Madame et Monsieur [E] considèrent que leur requête est cependant recevable dès lors que depuis la décision précitée, ils ont formé un recours dans le cadre du droit au logement opposable.
Cependant, il ressort de la décision précitée que le juge des référés a pris en compte la situation financière et les conditions de relogement de Madame et Monsieur [E]. Par suite, le fait d’avoir déposé un recours dans le cadre du droit au logement opposable ne constitue pas un élément nouveau permettant de reconsidérer la situation des requérants tel que, par exemple, un divorce, un licenciement ou la naissance d’un enfant, sauf à porter atteinte au principe de la chose jugée lequel garantit la sécurité juridique.
Dès lors, en l’absence d’éléments nouveaux par rapport au jugement précité, qui avait statué sur la demande de délais, la nouvelle demande se heurte à l’autorité de la chose jugée et sera, en conséquence, déclarée irrecevable.
Sur les demandes accessoires
a) Sur les dépens
Aux termes de l’article 696 du code de procédure civile, la partie perdante est condamnée aux dépens, à moins que le juge, par décision motivée, n’en mette la totalité ou une fraction à la charge d’une autre partie.
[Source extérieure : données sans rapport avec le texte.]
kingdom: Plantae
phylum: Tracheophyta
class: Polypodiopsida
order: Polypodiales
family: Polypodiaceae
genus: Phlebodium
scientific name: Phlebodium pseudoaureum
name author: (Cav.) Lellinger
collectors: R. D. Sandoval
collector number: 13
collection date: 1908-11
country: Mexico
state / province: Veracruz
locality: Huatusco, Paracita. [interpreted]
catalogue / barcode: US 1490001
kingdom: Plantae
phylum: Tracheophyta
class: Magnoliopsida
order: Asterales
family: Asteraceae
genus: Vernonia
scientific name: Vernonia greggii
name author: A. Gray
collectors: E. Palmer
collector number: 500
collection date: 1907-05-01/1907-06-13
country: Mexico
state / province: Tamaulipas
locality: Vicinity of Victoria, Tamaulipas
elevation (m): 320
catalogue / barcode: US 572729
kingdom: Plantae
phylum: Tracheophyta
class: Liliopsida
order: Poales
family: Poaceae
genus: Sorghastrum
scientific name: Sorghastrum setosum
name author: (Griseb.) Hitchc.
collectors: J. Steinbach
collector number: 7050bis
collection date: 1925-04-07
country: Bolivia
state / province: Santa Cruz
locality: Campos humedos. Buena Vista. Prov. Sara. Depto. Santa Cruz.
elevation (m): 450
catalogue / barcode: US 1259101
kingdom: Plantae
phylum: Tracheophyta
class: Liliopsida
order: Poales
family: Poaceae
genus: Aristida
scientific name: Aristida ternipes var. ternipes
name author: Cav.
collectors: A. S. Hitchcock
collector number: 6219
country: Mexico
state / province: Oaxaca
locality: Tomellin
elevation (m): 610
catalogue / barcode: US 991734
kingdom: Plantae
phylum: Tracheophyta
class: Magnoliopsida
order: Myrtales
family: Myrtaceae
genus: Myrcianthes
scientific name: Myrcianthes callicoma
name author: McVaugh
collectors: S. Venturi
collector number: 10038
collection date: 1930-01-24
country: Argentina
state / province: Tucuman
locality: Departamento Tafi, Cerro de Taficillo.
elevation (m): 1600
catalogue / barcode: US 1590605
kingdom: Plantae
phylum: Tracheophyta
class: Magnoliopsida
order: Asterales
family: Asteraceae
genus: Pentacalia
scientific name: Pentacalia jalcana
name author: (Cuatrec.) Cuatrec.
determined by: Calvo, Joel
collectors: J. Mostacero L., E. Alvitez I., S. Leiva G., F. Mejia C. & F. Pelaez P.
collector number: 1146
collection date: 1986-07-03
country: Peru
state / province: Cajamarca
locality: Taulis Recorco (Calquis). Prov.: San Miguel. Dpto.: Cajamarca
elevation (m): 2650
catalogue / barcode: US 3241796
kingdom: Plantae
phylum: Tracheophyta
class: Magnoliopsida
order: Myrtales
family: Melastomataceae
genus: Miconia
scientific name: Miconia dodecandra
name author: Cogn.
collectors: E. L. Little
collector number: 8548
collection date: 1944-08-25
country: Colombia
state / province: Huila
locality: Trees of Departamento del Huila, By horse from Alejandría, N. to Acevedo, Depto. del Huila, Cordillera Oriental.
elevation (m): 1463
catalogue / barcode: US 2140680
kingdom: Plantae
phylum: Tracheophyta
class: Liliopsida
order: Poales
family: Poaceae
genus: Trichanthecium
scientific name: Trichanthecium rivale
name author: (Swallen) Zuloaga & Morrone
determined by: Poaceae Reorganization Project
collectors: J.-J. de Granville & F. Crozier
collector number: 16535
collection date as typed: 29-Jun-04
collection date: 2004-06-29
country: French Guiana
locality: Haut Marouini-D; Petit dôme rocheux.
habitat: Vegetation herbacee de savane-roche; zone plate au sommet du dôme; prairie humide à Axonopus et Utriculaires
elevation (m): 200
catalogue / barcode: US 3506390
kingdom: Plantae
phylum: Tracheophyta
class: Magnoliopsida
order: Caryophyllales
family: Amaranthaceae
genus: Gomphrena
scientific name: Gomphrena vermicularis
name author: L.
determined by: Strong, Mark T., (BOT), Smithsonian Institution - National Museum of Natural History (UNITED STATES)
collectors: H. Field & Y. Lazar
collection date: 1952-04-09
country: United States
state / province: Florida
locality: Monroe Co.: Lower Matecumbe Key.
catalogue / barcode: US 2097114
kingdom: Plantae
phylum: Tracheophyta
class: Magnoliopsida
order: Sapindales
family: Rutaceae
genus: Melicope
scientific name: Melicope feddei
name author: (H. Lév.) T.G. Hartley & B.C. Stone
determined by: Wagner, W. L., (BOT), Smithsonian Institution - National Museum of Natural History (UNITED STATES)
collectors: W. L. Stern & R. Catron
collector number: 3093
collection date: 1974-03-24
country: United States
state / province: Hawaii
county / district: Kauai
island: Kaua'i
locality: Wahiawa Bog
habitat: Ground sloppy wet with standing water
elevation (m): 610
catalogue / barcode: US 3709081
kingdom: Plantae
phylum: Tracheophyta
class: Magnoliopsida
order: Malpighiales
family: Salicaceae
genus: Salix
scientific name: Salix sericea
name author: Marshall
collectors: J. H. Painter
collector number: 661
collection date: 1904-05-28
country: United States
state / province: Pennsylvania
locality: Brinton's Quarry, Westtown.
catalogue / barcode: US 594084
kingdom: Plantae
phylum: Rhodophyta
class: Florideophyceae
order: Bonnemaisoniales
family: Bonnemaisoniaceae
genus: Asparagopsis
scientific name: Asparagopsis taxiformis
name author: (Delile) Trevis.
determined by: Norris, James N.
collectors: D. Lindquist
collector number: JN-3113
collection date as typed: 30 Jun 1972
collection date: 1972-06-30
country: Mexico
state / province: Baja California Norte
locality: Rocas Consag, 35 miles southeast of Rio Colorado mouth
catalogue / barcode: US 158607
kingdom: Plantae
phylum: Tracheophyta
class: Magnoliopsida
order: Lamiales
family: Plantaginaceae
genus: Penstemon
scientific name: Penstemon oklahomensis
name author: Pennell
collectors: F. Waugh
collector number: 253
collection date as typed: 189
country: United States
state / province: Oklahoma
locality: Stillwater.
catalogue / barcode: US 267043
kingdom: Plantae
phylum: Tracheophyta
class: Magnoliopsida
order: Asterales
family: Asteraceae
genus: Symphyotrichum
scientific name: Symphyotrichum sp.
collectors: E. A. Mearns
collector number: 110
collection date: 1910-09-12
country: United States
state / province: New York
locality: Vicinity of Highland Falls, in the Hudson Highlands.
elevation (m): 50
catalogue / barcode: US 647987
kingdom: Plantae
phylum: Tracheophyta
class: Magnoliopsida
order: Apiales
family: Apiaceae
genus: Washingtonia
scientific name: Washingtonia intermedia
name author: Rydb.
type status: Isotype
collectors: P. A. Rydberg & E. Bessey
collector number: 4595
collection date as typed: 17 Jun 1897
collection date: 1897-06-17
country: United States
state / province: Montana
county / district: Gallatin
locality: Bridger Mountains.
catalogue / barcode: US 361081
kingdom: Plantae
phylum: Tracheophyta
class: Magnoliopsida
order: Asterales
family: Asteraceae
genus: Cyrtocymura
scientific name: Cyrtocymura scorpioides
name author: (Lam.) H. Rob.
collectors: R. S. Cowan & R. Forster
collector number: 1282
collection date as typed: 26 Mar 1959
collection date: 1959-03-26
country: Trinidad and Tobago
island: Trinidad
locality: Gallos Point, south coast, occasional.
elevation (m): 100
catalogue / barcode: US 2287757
Madame et Monsieur [E] supporteront in solidum la charge des éventuels dépens.
b) Sur les frais irrépétibles
En application de l’article 700 du code de procédure civile, dans toutes les instances le juge condamne la partie tenue aux dépens ou, à défaut, la partie perdante à payer à l’autre partie la somme qu’il détermine au titre des frais exposés et non compris dans les dépens. Le juge tient compte de l’équité ou de la situation économique de la partie condamnée. Il peut, même d’office, pour des raisons tirées des mêmes considérations, dire qu’il n’y a lieu à condamnation.
L’équité commande de ne pas faire application des dispositions de l’article 700 du code de procédure civile. Par suite, les défendeurs sera débouté de sa demande à ce titre.
PAR CES MOTIFS
Le juge de l’exécution, statuant après débats en audience publique, par jugement contradictoire, en premier ressort et prononcé par mise à disposition au Greffe,
ACCORDE à Madame [O] [E] et Monsieur [R] [E] l’aide juridictionnelle provisoire ;
DECLARE Madame [O] [E] et Monsieur [R] [E] irrecevables en leurs demande de délais pour quitter les lieux ;
DEBOUTE les défendeurs de leur demande au titre des dispositions de l’article 700 du code de procédure civile ;
CONDAMNE in solidum Madame [O] [E] et Monsieur [R] [E] aux entiers dépens ;
RAPPELLE que la présente décision est de plein droit assortie de l’exécution provisoire.
Ainsi jugé et prononcé au Palais de Justice de Bobigny le 12 mars 2025.